[Extracted data entries]

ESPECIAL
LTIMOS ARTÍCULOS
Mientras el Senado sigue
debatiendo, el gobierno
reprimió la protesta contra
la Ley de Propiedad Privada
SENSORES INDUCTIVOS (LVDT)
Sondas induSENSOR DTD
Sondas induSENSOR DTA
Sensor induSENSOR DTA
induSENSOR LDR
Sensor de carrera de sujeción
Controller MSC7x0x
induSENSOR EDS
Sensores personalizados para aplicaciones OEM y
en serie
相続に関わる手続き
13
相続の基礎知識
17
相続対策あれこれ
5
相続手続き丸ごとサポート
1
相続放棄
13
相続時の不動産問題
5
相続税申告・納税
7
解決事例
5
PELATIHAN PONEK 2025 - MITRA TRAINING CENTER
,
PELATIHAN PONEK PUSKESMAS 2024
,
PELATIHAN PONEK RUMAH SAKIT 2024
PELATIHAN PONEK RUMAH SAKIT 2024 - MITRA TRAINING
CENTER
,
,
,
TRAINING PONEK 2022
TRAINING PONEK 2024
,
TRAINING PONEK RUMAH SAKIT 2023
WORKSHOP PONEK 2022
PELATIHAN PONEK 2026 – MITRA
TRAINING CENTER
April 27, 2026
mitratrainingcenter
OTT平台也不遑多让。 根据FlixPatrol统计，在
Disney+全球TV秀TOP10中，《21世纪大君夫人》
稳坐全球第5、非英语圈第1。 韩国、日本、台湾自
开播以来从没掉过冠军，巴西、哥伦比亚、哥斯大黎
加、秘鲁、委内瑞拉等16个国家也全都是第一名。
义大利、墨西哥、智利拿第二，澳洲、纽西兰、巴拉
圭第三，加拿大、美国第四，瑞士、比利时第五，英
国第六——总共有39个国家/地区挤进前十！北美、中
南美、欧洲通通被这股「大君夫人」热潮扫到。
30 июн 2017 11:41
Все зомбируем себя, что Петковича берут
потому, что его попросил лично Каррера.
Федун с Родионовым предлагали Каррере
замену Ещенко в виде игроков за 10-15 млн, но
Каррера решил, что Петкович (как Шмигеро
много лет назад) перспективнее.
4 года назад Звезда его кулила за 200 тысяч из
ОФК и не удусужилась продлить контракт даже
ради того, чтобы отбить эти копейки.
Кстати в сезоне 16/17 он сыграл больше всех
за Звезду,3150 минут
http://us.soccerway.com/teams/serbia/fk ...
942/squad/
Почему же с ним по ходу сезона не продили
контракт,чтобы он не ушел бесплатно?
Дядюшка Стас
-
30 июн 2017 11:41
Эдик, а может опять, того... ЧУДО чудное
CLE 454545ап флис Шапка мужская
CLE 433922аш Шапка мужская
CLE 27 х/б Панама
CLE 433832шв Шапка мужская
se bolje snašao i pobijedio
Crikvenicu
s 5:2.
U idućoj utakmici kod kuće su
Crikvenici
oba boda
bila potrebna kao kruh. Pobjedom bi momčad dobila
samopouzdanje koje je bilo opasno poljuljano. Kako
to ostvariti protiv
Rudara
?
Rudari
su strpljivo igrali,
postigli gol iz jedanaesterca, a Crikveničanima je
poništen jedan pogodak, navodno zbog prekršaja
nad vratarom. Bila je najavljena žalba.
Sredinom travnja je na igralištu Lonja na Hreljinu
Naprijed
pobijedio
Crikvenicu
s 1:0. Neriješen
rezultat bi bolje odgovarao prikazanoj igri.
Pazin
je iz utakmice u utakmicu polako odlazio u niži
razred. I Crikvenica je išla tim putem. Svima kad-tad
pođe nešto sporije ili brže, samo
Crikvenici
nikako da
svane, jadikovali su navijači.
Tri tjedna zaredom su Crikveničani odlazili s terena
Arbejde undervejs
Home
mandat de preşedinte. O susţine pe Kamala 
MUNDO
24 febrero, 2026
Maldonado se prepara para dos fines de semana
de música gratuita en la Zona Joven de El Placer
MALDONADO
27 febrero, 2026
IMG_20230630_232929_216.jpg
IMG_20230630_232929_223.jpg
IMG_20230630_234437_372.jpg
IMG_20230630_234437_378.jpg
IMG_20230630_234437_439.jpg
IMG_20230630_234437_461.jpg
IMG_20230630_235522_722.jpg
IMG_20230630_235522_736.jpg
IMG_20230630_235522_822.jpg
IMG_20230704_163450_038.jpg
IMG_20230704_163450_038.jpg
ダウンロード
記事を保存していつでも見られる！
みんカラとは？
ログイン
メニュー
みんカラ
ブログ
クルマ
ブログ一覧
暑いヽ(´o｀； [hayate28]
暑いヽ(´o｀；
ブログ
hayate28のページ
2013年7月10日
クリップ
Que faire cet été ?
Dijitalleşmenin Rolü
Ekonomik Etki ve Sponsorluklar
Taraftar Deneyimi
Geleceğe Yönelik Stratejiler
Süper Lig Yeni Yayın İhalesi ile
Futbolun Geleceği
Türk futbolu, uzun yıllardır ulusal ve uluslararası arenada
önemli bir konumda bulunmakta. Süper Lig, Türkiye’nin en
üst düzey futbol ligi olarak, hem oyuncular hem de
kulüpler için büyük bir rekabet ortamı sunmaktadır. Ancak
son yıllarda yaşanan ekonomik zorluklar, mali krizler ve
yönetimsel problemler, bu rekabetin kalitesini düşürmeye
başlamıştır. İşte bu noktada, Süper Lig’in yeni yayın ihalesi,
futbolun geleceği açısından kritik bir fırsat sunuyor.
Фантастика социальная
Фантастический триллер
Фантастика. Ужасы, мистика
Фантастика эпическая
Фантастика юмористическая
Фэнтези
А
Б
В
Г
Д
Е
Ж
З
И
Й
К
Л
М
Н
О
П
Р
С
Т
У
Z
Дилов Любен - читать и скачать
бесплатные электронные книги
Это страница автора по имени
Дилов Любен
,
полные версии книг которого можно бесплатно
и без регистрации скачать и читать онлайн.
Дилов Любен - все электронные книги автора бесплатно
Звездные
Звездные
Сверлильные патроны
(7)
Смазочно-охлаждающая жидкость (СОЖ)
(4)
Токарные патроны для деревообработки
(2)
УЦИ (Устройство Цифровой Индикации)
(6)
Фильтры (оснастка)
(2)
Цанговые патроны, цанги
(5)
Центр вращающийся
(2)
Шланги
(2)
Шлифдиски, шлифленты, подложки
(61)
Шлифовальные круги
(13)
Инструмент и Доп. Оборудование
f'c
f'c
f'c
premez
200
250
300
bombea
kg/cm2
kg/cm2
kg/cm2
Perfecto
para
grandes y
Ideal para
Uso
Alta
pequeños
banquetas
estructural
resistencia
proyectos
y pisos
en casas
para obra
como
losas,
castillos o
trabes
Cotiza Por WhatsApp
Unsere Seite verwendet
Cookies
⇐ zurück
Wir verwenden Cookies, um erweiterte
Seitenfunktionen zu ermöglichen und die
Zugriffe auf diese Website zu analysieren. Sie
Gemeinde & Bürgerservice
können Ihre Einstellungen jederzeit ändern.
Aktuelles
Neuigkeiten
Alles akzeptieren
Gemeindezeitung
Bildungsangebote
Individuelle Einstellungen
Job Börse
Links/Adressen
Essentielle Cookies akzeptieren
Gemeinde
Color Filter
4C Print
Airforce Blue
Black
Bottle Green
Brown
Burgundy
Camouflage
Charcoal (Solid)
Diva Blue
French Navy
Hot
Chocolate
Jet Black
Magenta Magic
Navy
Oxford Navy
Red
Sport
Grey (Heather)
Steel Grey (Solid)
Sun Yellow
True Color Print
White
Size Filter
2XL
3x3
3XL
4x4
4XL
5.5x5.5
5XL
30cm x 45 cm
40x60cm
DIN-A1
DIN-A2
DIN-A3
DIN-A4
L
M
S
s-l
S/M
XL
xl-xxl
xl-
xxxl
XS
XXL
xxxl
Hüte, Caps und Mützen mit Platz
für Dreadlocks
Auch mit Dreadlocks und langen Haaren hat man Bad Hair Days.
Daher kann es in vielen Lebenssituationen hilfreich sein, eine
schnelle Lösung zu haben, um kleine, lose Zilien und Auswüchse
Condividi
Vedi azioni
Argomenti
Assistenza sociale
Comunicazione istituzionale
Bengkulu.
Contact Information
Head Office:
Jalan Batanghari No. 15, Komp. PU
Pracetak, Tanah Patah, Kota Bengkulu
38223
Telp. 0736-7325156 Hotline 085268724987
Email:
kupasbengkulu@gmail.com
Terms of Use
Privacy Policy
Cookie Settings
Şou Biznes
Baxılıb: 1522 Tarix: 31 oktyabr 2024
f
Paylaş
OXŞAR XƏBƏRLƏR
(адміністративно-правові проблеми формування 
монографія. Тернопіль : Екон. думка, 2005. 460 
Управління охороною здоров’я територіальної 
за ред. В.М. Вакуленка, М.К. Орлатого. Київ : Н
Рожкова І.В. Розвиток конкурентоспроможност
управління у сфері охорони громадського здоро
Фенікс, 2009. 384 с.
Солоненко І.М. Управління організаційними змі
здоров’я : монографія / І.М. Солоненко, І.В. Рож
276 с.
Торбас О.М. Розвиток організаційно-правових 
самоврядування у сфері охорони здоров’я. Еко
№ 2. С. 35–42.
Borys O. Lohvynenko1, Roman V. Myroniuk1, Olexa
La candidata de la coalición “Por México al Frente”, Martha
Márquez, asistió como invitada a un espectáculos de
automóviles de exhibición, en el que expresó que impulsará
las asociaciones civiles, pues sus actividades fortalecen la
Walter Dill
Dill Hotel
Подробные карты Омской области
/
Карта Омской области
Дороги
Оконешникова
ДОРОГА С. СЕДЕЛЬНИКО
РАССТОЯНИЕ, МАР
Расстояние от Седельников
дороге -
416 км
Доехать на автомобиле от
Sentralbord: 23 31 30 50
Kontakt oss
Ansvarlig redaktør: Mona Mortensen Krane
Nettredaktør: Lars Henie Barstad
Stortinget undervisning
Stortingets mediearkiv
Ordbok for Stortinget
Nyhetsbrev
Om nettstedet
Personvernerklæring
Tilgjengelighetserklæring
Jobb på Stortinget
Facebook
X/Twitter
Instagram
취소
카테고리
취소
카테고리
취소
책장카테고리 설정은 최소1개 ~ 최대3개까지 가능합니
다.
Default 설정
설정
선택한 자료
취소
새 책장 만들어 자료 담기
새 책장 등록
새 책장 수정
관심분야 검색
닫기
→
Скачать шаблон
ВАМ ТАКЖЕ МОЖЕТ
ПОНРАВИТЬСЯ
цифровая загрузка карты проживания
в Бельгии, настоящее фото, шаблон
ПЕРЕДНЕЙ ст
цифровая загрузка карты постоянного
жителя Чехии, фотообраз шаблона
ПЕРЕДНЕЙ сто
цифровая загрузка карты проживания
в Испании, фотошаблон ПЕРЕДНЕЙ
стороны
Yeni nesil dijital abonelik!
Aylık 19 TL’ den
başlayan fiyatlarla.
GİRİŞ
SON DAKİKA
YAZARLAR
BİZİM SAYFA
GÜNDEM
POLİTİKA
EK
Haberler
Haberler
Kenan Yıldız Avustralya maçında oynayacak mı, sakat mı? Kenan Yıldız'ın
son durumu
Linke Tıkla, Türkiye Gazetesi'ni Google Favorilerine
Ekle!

• _What to work on_
Which lines above contain the word "автора"? List them.

• _Solution to the problem_
Это страница автора по имени
Дилов Любен - все электронные книги автора бесплатно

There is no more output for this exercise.